Sua tarefa. Pode transcrever fielmente a passagem do texto sobre Saramago que vai de "O tom, no entanto, é" até "fato, um detalhe."?

O mito do cotidiano de Saramago
ADRIANO SCHWARTZ
EDITOR DO MAIS!
José Saramago nunca escondeu o fascínio que sente pela literatura de Fernando Pessoa, Jorge Luis Borges e Franz Kafka. Os
dois primeiros foram, ao longo de
sua obra romanesca, discutidos e
absorvidos intensamente. O último tem sido associado com frequência a suposta nova fase do escritor, que começou com o "Ensaio sobre a Cegueira" e conta
ainda com "Todos os Nomes" e o
recém-lançado "A Caverna".
Ainda que o autor tcheco seja
uma presença forte em todos esses livros, no mais recente ele é
fundamental, muito mais relevante do que as superficiais similaridades entre o enredo e o mito
da caverna, de Platão, ao qual o título e a condução básica do texto
remetem. Pode-se dizer que, de
certa maneira, toda a narrativa é
uma reelaboração da última frase
de Josef K., o protagonista de "O
Processo", dita em seus momentos finais: "Como um cão".
O tom, no entanto, é menor,
singelo, inverso até, quase como
se Saramago estivesse se pondo
no papel de um representante da
micro-história, da história das
mentalidades, disposto a centrar
seu foco em um aspecto escondido, ínfimo, de uma epopéia já escancarada em toda a sua grandiosa estrutura por um exímio pesquisador. Que tal hipotética epopéia seja, no limite, um instantâneo caprichado do que se convencionou chamar de a "condição
humana" é, de fato, um detalhe.

Fontes de documentos em texto simples
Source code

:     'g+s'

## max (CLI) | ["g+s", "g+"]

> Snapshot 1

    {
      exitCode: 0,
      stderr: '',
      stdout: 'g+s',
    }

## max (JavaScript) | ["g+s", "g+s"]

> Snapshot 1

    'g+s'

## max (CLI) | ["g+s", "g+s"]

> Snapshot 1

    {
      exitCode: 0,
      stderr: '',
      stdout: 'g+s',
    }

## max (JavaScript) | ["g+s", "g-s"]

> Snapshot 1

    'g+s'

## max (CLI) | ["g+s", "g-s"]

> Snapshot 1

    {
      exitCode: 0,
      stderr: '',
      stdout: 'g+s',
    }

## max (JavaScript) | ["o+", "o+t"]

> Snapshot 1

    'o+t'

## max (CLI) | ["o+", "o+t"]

Resultado do exercício.
O tom, no entanto, é menor,
singelo, inverso até, quase como
se Saramago estivesse se pondo
no papel de um representante da
micro-história, da história das
mentalidades, disposto a centrar
seu foco em um aspecto escondido, ínfimo, de uma epopéia já escancarada em toda a sua grandiosa estrutura por um exímio pesquisador. Que tal hipotética epopéia seja, no limite, um instantâneo caprichado do que se convencionou chamar de a "condição
humana" é, de fato, um detalhe.